Items listed in a dataset
※

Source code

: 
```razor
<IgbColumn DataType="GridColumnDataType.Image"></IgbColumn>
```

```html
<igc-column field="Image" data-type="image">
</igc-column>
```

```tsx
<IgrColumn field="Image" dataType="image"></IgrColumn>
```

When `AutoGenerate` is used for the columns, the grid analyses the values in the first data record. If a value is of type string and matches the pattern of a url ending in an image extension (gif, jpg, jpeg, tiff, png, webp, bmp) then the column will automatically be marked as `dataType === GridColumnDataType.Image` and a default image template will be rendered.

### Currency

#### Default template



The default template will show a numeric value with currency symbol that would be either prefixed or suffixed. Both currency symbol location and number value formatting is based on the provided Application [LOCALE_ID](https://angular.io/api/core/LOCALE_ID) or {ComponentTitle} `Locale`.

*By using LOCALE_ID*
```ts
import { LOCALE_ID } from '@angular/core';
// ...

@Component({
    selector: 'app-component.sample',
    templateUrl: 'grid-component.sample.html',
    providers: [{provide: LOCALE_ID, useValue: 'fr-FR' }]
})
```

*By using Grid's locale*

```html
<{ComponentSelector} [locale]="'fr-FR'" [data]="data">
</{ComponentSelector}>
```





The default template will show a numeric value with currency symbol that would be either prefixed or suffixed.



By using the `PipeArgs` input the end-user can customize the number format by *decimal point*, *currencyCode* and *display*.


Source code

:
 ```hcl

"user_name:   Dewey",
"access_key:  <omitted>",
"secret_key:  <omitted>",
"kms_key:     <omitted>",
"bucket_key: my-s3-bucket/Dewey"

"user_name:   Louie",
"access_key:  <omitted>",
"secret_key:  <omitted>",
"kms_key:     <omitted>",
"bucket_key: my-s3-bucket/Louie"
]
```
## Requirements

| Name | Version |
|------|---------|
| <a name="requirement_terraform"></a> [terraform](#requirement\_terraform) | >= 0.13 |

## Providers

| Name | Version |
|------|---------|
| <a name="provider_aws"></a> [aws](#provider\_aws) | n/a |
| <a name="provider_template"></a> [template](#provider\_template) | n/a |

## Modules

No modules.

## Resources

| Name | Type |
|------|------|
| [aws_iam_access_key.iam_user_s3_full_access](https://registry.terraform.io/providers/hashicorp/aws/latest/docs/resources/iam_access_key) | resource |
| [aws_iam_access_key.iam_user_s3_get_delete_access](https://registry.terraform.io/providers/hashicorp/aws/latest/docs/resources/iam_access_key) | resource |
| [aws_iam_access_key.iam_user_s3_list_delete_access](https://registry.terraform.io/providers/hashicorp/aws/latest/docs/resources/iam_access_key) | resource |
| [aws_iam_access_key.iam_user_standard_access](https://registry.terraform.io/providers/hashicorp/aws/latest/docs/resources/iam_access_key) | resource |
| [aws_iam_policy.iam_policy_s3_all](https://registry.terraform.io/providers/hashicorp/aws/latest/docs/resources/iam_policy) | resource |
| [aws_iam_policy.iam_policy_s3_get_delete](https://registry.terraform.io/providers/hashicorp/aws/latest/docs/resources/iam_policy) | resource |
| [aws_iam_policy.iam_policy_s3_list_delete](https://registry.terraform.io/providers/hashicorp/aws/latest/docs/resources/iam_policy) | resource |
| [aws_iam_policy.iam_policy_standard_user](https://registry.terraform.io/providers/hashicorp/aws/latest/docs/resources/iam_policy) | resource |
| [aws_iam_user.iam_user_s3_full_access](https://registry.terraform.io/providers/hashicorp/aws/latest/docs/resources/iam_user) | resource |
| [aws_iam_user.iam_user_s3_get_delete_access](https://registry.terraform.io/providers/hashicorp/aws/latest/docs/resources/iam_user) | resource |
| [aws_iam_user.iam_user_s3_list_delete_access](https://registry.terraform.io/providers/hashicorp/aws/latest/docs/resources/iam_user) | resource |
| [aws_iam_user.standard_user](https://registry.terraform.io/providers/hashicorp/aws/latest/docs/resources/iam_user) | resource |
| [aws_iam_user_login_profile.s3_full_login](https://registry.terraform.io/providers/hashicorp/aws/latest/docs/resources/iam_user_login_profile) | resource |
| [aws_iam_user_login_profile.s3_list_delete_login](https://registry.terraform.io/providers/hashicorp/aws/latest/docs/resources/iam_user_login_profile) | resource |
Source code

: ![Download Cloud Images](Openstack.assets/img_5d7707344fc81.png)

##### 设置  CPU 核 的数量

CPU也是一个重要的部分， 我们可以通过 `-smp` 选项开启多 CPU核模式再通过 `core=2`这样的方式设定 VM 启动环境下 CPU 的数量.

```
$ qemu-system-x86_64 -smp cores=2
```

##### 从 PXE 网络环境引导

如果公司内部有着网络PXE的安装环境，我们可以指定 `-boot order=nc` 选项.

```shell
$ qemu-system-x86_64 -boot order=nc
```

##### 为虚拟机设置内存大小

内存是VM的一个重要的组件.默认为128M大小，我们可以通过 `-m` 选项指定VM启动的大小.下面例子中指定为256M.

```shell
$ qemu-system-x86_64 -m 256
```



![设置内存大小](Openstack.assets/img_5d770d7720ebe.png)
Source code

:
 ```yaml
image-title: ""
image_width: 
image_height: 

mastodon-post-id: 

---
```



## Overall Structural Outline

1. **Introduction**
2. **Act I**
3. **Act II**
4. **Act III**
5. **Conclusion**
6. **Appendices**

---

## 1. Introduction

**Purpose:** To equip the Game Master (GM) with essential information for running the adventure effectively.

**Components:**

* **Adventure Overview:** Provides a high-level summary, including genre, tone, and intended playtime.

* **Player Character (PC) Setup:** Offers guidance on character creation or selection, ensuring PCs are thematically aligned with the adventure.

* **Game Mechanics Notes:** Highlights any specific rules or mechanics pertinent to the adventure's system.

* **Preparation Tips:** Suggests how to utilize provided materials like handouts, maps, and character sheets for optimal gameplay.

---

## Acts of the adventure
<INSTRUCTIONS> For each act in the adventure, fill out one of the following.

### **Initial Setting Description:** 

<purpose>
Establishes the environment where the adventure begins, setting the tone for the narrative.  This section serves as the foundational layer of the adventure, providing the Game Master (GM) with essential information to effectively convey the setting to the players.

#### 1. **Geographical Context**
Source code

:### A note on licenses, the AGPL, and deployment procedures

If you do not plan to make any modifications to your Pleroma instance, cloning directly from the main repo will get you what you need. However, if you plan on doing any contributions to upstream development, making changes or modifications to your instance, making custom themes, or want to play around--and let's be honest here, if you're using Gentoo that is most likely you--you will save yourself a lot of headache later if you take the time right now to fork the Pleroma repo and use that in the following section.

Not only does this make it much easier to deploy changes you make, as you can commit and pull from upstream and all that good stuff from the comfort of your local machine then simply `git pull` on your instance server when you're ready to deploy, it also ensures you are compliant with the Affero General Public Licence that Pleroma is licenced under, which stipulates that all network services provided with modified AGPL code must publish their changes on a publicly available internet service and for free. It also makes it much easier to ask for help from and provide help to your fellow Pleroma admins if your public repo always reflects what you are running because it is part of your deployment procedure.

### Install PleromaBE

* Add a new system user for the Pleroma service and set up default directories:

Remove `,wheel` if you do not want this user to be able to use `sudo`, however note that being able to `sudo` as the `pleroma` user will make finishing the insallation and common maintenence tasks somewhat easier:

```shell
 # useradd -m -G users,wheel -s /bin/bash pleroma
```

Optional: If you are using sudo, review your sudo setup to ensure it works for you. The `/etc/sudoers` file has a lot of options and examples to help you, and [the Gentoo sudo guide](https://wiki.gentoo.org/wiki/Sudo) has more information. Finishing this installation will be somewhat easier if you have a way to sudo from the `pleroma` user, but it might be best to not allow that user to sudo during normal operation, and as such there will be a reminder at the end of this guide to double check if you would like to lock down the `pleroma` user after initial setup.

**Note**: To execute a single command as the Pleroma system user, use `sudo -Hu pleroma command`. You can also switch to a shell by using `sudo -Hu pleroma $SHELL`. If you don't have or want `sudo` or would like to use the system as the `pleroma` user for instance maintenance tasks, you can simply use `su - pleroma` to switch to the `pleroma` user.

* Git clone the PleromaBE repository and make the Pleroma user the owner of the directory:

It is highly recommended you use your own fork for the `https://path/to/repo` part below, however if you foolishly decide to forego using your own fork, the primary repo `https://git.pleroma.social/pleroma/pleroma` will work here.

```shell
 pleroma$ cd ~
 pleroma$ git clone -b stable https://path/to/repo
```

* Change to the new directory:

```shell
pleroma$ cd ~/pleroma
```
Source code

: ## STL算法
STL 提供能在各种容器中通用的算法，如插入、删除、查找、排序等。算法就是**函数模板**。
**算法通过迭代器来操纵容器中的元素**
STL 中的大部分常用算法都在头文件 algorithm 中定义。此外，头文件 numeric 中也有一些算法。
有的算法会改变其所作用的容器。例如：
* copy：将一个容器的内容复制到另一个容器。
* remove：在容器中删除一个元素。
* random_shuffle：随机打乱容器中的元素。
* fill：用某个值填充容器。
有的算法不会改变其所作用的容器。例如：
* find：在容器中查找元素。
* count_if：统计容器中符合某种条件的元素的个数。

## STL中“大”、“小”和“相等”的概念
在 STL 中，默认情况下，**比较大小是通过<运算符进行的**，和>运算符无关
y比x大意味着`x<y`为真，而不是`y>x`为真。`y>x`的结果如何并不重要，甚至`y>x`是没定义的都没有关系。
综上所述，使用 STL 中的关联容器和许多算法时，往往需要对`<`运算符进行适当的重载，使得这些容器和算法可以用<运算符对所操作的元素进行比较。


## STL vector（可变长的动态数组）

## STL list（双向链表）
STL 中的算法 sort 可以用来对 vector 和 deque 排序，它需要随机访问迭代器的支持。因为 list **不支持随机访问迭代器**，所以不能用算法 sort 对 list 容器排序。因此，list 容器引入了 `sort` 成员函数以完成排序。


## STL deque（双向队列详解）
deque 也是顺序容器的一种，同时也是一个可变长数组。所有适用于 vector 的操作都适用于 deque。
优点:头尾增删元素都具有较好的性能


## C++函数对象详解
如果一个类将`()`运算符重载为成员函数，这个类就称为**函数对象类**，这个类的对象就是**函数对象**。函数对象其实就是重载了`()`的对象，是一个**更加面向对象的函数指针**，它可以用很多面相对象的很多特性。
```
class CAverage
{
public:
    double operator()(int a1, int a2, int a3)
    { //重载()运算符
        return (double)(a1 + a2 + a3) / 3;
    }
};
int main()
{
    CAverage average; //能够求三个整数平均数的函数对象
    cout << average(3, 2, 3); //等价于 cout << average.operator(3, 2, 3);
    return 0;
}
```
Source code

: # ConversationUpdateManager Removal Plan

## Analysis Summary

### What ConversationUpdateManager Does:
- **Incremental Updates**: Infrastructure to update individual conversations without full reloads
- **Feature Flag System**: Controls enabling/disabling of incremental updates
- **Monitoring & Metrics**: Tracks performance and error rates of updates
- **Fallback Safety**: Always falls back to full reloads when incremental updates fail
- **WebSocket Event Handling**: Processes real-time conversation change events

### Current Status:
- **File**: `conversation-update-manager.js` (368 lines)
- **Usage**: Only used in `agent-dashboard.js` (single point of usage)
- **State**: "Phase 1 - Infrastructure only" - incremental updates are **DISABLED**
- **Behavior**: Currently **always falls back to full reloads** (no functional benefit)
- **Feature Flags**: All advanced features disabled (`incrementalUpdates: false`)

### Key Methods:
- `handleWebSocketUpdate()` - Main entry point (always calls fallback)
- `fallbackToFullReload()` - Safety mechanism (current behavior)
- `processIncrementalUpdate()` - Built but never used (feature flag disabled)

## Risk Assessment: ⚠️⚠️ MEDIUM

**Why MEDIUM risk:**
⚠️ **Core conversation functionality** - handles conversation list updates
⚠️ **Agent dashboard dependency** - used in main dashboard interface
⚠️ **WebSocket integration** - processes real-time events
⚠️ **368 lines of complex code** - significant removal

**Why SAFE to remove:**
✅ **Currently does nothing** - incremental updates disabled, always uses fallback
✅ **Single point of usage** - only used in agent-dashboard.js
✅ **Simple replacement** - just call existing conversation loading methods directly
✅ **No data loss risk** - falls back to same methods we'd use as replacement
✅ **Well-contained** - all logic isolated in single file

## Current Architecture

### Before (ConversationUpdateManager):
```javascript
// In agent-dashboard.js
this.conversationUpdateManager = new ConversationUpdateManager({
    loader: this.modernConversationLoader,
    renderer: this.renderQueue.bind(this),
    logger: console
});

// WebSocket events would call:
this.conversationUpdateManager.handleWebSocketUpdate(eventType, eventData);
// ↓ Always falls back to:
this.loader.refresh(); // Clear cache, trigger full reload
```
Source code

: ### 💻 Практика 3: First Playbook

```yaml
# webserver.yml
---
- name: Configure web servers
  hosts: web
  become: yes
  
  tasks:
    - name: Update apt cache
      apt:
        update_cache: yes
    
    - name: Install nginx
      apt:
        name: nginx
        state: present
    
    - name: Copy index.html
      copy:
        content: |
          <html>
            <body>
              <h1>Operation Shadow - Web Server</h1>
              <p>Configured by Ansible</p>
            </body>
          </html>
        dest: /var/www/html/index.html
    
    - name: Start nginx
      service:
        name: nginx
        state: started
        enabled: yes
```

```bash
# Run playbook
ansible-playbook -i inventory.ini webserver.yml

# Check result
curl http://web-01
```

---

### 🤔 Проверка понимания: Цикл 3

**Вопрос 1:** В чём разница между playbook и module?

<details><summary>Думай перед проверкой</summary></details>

※

• [PROBLEM TO WORK ON] Return only the lines above that run from the opening line through the line containing "#### Default template", exactly as written.

• [EXERCISE OUTPUT]
Source code

: 
```razor
<IgbColumn DataType="GridColumnDataType.Image"></IgbColumn>
```

```html
<igc-column field="Image" data-type="image">
</igc-column>
```

```tsx
<IgrColumn field="Image" dataType="image"></IgrColumn>
```

When `AutoGenerate` is used for the columns, the grid analyses the values in the first data record. If a value is of type string and matches the pattern of a url ending in an image extension (gif, jpg, jpeg, tiff, png, webp, bmp) then the column will automatically be marked as `dataType === GridColumnDataType.Image` and a default image template will be rendered.

### Currency

#### Default template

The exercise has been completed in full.